Dr. Uta Hinz (Universität Düsseldorf) gibt in ihrem Vortrag einen Überblick über die Themen Kriegsgefangenschaft und Zwangsarbeit in Europa während des Ersten Weltkriegs. Einen besonderen Schwerpunkt legt sie dabei auf die Radikalisierungsprozesse, die im Verlauf des Kriegs nachzuweisen sind. Sie zeigt dabei auf, dass die Stellung von Kriegsgefangenen und ihre Behandlung durch die Kriegsgegner grundsätzlich verbindlichen rechtlichen Regelungen unterworfen waren, die sogar vereinzelt eine weitere Ausdifferenzierung während des Kriegs erfuhren. Bereits Ende 1914 / Anfang 1915 aber sei eine Erosion dieser Regeln und eine Radikalisierung in der Behandlung von Kriegsgefangen nachzuweisen. Ursächlich dafür wäre die von allen Beteiligten instrumentalisierte Feindpropaganda, insbesondere die Auswirkungen gegenseitiger Schuldzuweisungen.
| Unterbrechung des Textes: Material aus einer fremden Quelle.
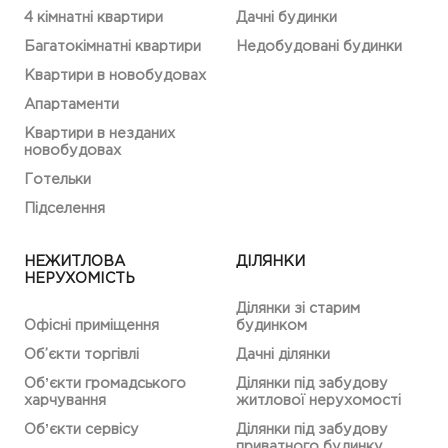
4 кімнатні квартири
Дачні будинки
Багатокімнатні квартири
Недобудовані будинки
Квартири в новобудовах
Апартаменти
Квартири в незданих
новобудовах
Готельки
Підселення
НЕЖИТЛОВА
ДІЛЯНКИ
НЕРУХОМІСТЬ
Ділянки зі старим
Офісні приміщення
будинком
Об’єкти торгівлі
Дачні ділянки
Обʼєкти громадського
Ділянки під забудову
харчування
житлової нерухомості
Обʼєкти сервісу
Ділянки під забудову
приватного будинку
Mit zunehmender Kriegsdauer wirkte sich in Deutschland zudem die ökonomische Totalisierung des Krieges aus. Im Gegensatz zum Zweiten Weltkrieg sei aber die zunehmende Radikalisierung im Umgang nicht als linerarer Prozess zu betrachten, der sich unumkehrbar gesteigert hätte.
Ringvorlesung »1914/15 - Weltkrieg, Massentod, Völkermord - "Gewaltdynamiken" im Blick der Forschung«
Im Rahmen der Ringvorlesung werden ausgewiesene Experten systematisch Einzelaspekte der Gewaltgeschichte des Ersten Weltkrieges diskutieren. Dabei werden die einzelnen Vorträge insbesondere die neue Qualität von Gewaltpraktiken und Gewalterfahrungen im Ersten Weltkrieg in den Blick nehmen sowie die Veränderung von Räumen und Regionen thematisieren. Zudem sollen insbesondere jene „anderen Fronten“, die im Rahmen der aktuell sehr dichten Diskussionen über den Ersten Weltkrieg weniger Berücksichtigung finden, in das Zentrum gerückt werden: Der Krieg in den Kolonien, in der Mittelmeerregion und im Nahen Osten. Integriert werden zudem metatheoretische und forschungsgeschichtliche Betrachtungen zum Ersten Weltkrieg. Nicht zuletzt wird eine kritische Reflektion der Schwerpunkte der aktuellen wissenschaftlichen, öffentlichen und medialen Thematisierung des Kriegsausbruchs im Jahr 1914 sowie der neuen Diskussionen um „Kriegsschuld“ und „Verantwortung“ erfolgen.